Mother Nature must be a Crimson fan.
Last week’s snowstorm forced Yale and Harvard to postpone the men’s squash match by seven days, giving the Cantabs time to get over an earlier loss to Princeton and allowing their top player, Siddharth Suchde, an opportunity to recover from an ankle injury.
With Suchde back in the Crimson ladder, the experienced Harvard squad (6-2, 5-1), which features seven starting seniors, made quick work of the Elis (11-4, 3-3) in a 7-2 victory. Moshe Sarfaty ’08 and Todd Ruth ’10 picked up the only wins of the night for the Bulldogs, though several other players were able to take a few individual games off the Crimson. The Swiss-born Suchde, who is expected to win the CSA Individual Championships a week from Friday, won 3-0 against captain Nick Chirls ’07 and gave up only 6 total points in the contest.
“Everyone played hard,” Chirls said. “Harvard just came out as the better team. We got what we expected from them.”
Aaron Fuchs ’10 and Ethan Oetter ’09 both played in matches that came down to a deciding fifth game. Though each ultimately lost his final game, Max Samuel ’08 said the close losses indicate that Harvard is beatable.
“If we’d won those matches that went five games, then it’s 5-4,” Samuel said. “On any day we could switch some matches at the bottom and beat them.”

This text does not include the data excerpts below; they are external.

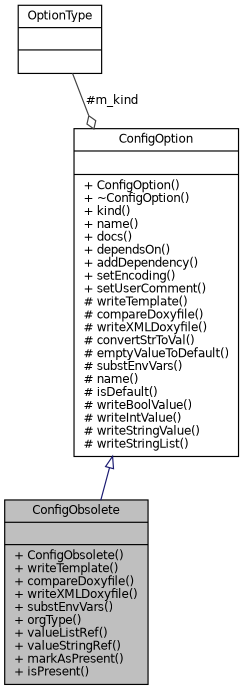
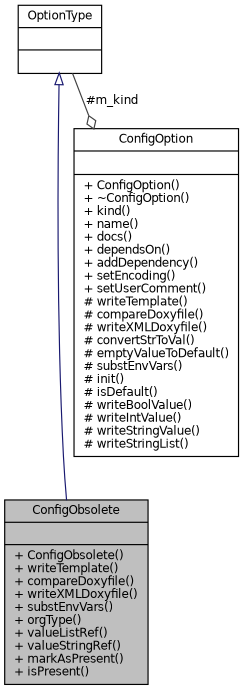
  digraph {
    node [color=black fillcolor=white fontname=Helvetica fontsize=10 shape=record style=filled]
    edge [fontname=Helvetica fontsize=10 labelfontname=Helvetica labelfontsize=10 style=solid]
    n1 [fillcolor=grey75 fontcolor=black height=0.2 label="{ConfigObsolete\n||+ ConfigObsolete()\l+ writeTemplate()\l+ compareDoxyfile()\l+ writeXMLDoxyfile()\l+ substEnvVars()\l+ orgType()\l+ valueListRef()\l+ valueStringRef()\l+ markAsPresent()\l+ isPresent()\l}" width=0.4]
-   n2 [height=0.2 label="{ConfigOption\n||+ ConfigOption()\l+ ~ConfigOption()\l+ kind()\l+ name()\l+ docs()\l+ dependsOn()\l+ addDependency()\l+ setEncoding()\l+ setUserComment()\l# writeTemplate()\l# compareDoxyfile()\l# writeXMLDoxyfile()\l# convertStrToVal()\l# emptyValueToDefault()\l# substEnvVars()\l# name()\l# isDefault()\l# writeBoolValue()\l# writeIntValue()\l# writeStringValue()\l# writeStringList()\l}" width=0.4]
+   n2 [height=0.2 label="{ConfigOption\n||+ ConfigOption()\l+ ~ConfigOption()\l+ kind()\l+ name()\l+ docs()\l+ dependsOn()\l+ addDependency()\l+ setEncoding()\l+ setUserComment()\l# writeTemplate()\l# compareDoxyfile()\l# writeXMLDoxyfile()\l# convertStrToVal()\l# emptyValueToDefault()\l# substEnvVars()\l# init()\l# isDefault()\l# writeBoolValue()\l# writeIntValue()\l# writeStringValue()\l# writeStringList()\l}" width=0.4]
    n3 [height=0.2 label="{OptionType\n||}" width=0.4]
-   n2 -> n1 [arrowtail=onormal color=midnightblue dir=back]
+   n3 -> n1 [arrowtail=onormal color=midnightblue dir=back]
    n3 -> n2 [arrowhead=odiamond color=grey25 label=" #m_kind"]
  }
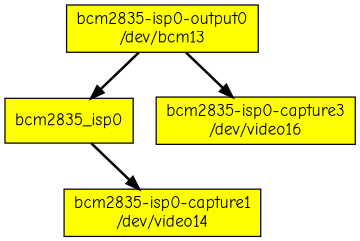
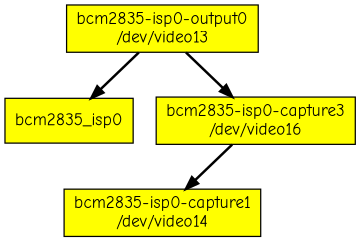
  digraph {
    fontname="Comic Neue"
    rankdir=TB
    node [fillcolor=yellow fontname="Comic Neue" shape=box style=filled]
    edge [fontname="Comic Neue" style=bold]
    n1 [label="bcm2835_isp0\n"]
    n2 [label="bcm2835-isp0-capture1\n/dev/video14"]
    n3 [label="bcm2835-isp0-capture3\n/dev/video16"]
-   n4 [label="bcm2835-isp0-output0\n/dev/bcm13"]
-   n1 -> n2
+   n4 [label="bcm2835-isp0-output0\n/dev/video13"]
+   n3 -> n2
    n4 -> n1
    n4 -> n3
  }
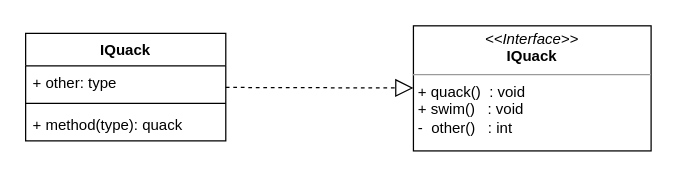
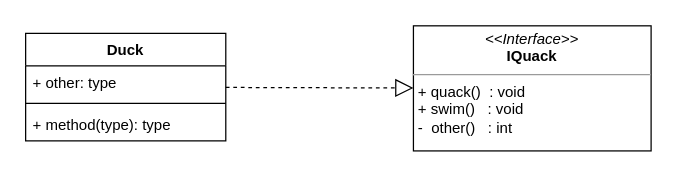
  <mxCell id="0" />
  <mxCell id="1" parent="0" />
  <mxCell id="2" value="&lt;p style=&quot;margin: 0px ; margin-top: 4px ; text-align: center&quot;&gt;&lt;i&gt;&amp;lt;&amp;lt;Interface&amp;gt;&amp;gt;&lt;/i&gt;&lt;br&gt;&lt;b&gt;IQuack&lt;/b&gt;&lt;/p&gt;&lt;hr size=&quot;1&quot;&gt;&lt;p style=&quot;margin: 0px ; margin-left: 4px&quot;&gt;+ quack()&amp;nbsp; : void&lt;br&gt;&lt;/p&gt;&lt;p style=&quot;margin: 0px ; margin-left: 4px&quot;&gt;+ swim()&amp;nbsp; &amp;nbsp;: void&lt;/p&gt;&lt;p style=&quot;margin: 0px ; margin-left: 4px&quot;&gt;-&amp;nbsp; other()&amp;nbsp; &amp;nbsp;: int&lt;/p&gt;" style="verticalAlign=top;align=left;overflow=fill;fontSize=12;fontFamily=Helvetica;html=1;" parent="1" vertex="1"><mxGeometry x="330" y="20" width="190" height="100" as="geometry" /></mxCell>
- <mxCell id="3" value="IQuack" style="swimlane;fontStyle=1;align=center;verticalAlign=top;childLayout=stackLayout;horizontal=1;startSize=26;horizontalStack=0;resizeParent=1;resizeParentMax=0;resizeLast=0;collapsible=1;marginBottom=0;" parent="1" vertex="1"><mxGeometry x="20" y="26" width="160" height="86" as="geometry" /></mxCell>
+ <mxCell id="3" value="Duck" style="swimlane;fontStyle=1;align=center;verticalAlign=top;childLayout=stackLayout;horizontal=1;startSize=26;horizontalStack=0;resizeParent=1;resizeParentMax=0;resizeLast=0;collapsible=1;marginBottom=0;" parent="1" vertex="1"><mxGeometry x="20" y="26" width="160" height="86" as="geometry" /></mxCell>
  <mxCell id="4" value="+ other: type" style="text;strokeColor=none;fillColor=none;align=left;verticalAlign=top;spacingLeft=4;spacingRight=4;overflow=hidden;rotatable=0;points=[[0,0.5],[1,0.5]];portConstraint=eastwest;" parent="3" vertex="1"><mxGeometry y="26" width="160" height="26" as="geometry" /></mxCell>
  <mxCell id="5" value="" style="line;strokeWidth=1;fillColor=none;align=left;verticalAlign=middle;spacingTop=-1;spacingLeft=3;spacingRight=3;rotatable=0;labelPosition=right;points=[];portConstraint=eastwest;" parent="3" vertex="1"><mxGeometry y="52" width="160" height="8" as="geometry" /></mxCell>
- <mxCell id="6" value="+ method(type): quack" style="text;strokeColor=none;fillColor=none;align=left;verticalAlign=top;spacingLeft=4;spacingRight=4;overflow=hidden;rotatable=0;points=[[0,0.5],[1,0.5]];portConstraint=eastwest;" parent="3" vertex="1"><mxGeometry y="60" width="160" height="26" as="geometry" /></mxCell>
+ <mxCell id="6" value="+ method(type): type" style="text;strokeColor=none;fillColor=none;align=left;verticalAlign=top;spacingLeft=4;spacingRight=4;overflow=hidden;rotatable=0;points=[[0,0.5],[1,0.5]];portConstraint=eastwest;" parent="3" vertex="1"><mxGeometry y="60" width="160" height="26" as="geometry" /></mxCell>
  <mxCell id="7" value="" style="endArrow=block;dashed=1;endFill=0;endSize=12;html=1;" parent="1" source="3" target="2" edge="1"><mxGeometry width="160" relative="1" as="geometry"><mxPoint x="20" y="140" as="sourcePoint" /><mxPoint x="180" y="140" as="targetPoint" /></mxGeometry></mxCell>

Dating back to 2004, Yale has lost three consecutive regular season matches to the Crimson, including a similar 6-3 loss last season that kept the Elis from claiming sole ownership of the Ivy League crown.
The Yale-Harvard match concludes an Ivy League season that saw the Bulldogs fall to Penn, Princeton and Harvard for the first time since the 1995-’96 campaign. Bragging rights and seeding for the upcoming CSA Team Championships were the only things on the line last night. This year’s Ancient Eight champion was decided just over a week ago, when Princeton topped Harvard, 6-3, to cap off an undefeated conference run. The best the Elis could have done with a win over the Cantabs was to move into a tie for second.
“I think all of the teams at the top of the Ivy League are pretty much the same,” Sarfaty said. “It’s about the team that is playing the best. The team with the best attitude tends to win the match.”
Some team members said they do believe Harvard and Princeton are the best teams in the Ivy League, and attributed the Tiger and Crimson success to great depth in their lineups and strong play at the top of their ladders.
“I don’t think we’ve presented our best squash this year,” Sarfaty said. “I feel like we have so much more to show on the court.”
The Bulldogs won’t have to wait long to seek revenge for their losses. This weekend’s CSA Team Championships at the Brady Squash Center will bring together Trinity, Western Ontario, Williams and the top five Ivy League schools to compete for a national championship.
The Bulldogs open up on Friday night with a rematch against Penn. The Quakers upset the Bulldogs in New Haven in December by a 6-3 margin. This time around, the Elis come in as the underdogs, but that is not how the team is looking at it. Samuel said he thinks people expect Yale, the number five seed, to beat Penn, the number four seed.
“In all of our minds, we’re the better team,” Chirls said. “If we play well, we’re going to win. Last time we took them a little too lightly, but we’re not going to do that this time.”
One thing that is undisputed is Trinity’s strength. Many believe the Bantams have one of the best squash teams ever assembled.
“I don’t think anyone can touch Trinity,” Samuel said.
This weekend is Trinity’s last chance to display its dominance and Yale’s last chance to make a statement in the Ivy League. Everything will unfold in the Brady Squash Center starting Friday.